Politicians not spending responsibly
Re: City Council doles out funds (Aug. 28 Valley Voice):
Here we go again folks – politicians taking our tax money and giving it to “social service agencies.”
•$5,000 to the Spokane Valley Arts Council – what is that?
•$15,000 to Project Access – never heard of it.
•$11,000 to Spokane Valley Partners – why am I paying my hard-earned money to some “partners?”
Then they dole out the big money to “economic development agencies.” Total bill so far $156,000 – might not sound too expensive to some people, but how many potholes could that have fixed? The politicians who allocate this money are the same ones who advocate spending millions of dollars to revitalize U-City Mall which their constituents do not want.

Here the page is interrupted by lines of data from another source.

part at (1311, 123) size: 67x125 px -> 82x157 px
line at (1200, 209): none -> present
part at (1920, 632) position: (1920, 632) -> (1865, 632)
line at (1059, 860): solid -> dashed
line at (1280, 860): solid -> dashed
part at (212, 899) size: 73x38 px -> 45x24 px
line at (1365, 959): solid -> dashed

How about using this money to make the lights turn green when we drive down our arterials so we don’t hit red light after red light? How about saving it for a rainy day? I can guarantee you that soon our Spokane Valley City Council will cry that we are out of money and if we don’t raise our taxes, they will have to cut our police force, our firefighting force, or our school money. Happens every time.
I say vote them all out, and hope someone with fiscal responsibility will replace them. That’s the person I will vote a raise for.
Reader’s view from 1950s needs updating
It is sad Sally Jackson (Vocal Point, “Council ignores wishes of citizens,” Aug. 30 Valley Voice) is still living in the ’50s when the population of the Valley may have been 10,000. A community of over 80,000 citizens needs self-government. One must wonder if Sal just can’t stand small government.
It is strange that for two previous efforts to incorporate she was in the forefront to incorporate as one of the Democratic Party leaders rightfully supporting incorporation. One has to ask what personal slight caused her to become so anti-Spokane Valley city; a complete reversal of a history of support for Valleyites having their own city?
The measure of a good citizen is to work with the majority after the election to do all you can to make the best of that majority decision. There is no argument that all government needs citizen involvement to keep it on track. To constantly bash good intentions by folks that work hard to inform themselves to help make thoughtful decisions is to be a rainmaker.
I urge the citizens of Spokane Valley to stand tall and have pride in their city. It is a great place to live and work and no amount of bad-mouthing by 1950s revisionism should rain on your city. I urge you to work with your city government; you have a lot to be proud of.